Research article published on BMC Geriatr. 2019 October 30
AUTHORS: Aw S, Koh GCH, Tan CS, Wong ML, Vrijhoef HJM, Harding SC, Geronimo MAB, Hildon ZJL.
The Community for Successful Ageing (ComSA) program has implemented overlapping BioPsychoSocial (BPS) components as part of a Community Development (CD) grassroots and volunteer-led initiative. Implementation of such multi-component programming is influenced by known program characteristics including novelty, complexity and observability as well as related organizational factors. As such, we explored ComSA CD’s implementation from the organizational perspective, seeking to inform program improvements.
We conducted four focus groups with program staff, partners and trainers (total N = 21 participants). Findings were analysed using an interpretative approach and synthesized into a line of argument informing lessons learnt.

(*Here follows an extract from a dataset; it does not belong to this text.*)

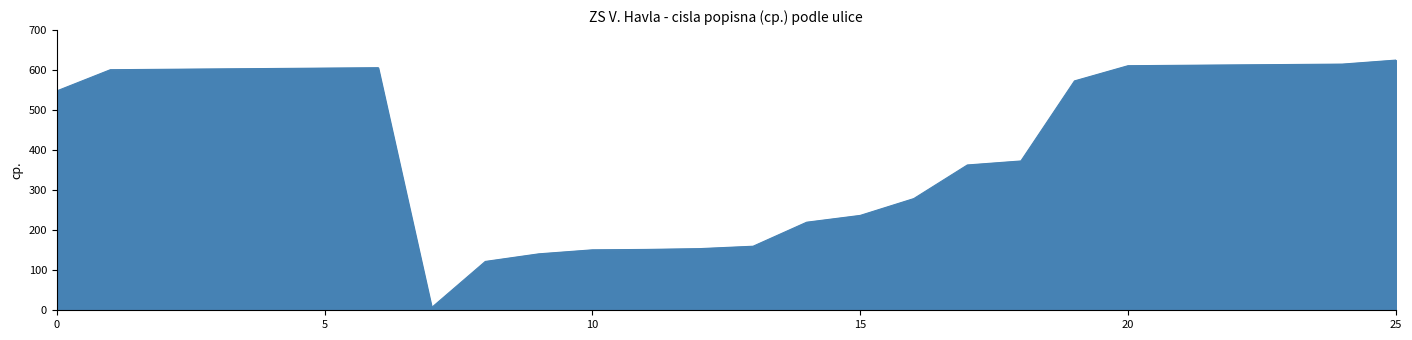

What is the maximum value shown in the chart?

625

An implementation framework was identified. It is guided by considering the influence of known program characteristics across major themes, representing three core implementation stages. These and supporting sub-themes are elaborated in turn: 1) Creating commitment toward the program was challenged by novelty and at times a lack of shared understanding of ComSA CD, particularly relating to the S component. Overall, cohesion within organizational contexts and having a strong rapport with the community (ability to engage) were needed to persuade volunteers and participants to commit to the program. 2) Coordination and resource allocation were influenced by the complexity of interconnecting BPS components – requiring aligning communication between partners and adapting the BPS sequence, given the separated management structure of program trainers. Efficiency of resource utilization was constrained by the ability to pool and match resources given the limited manpower and community partners who worked-in-silo due to a KPI-centric culture. 3) Collaborative program monitoring and appraisal increased observability of the program’s benefits, but depended on partners’ prior commitment. Despite appreciating its holistic BPS programming, dropout rate was used as a way to gauge program success, which has limited interpretability. Occasional uncertainty about the program value contributed to concerns about duplicating existing ageing programs, particularly those related to the B component.
Lessons learnt for improving BPS programming include (1) eliciting better participants’ buy-in and shared program vision, (2) increasing adaptability of BPS sequence and building a culture of shared values for working together (3) and developing comprehensive monitoring systems for program appraisal.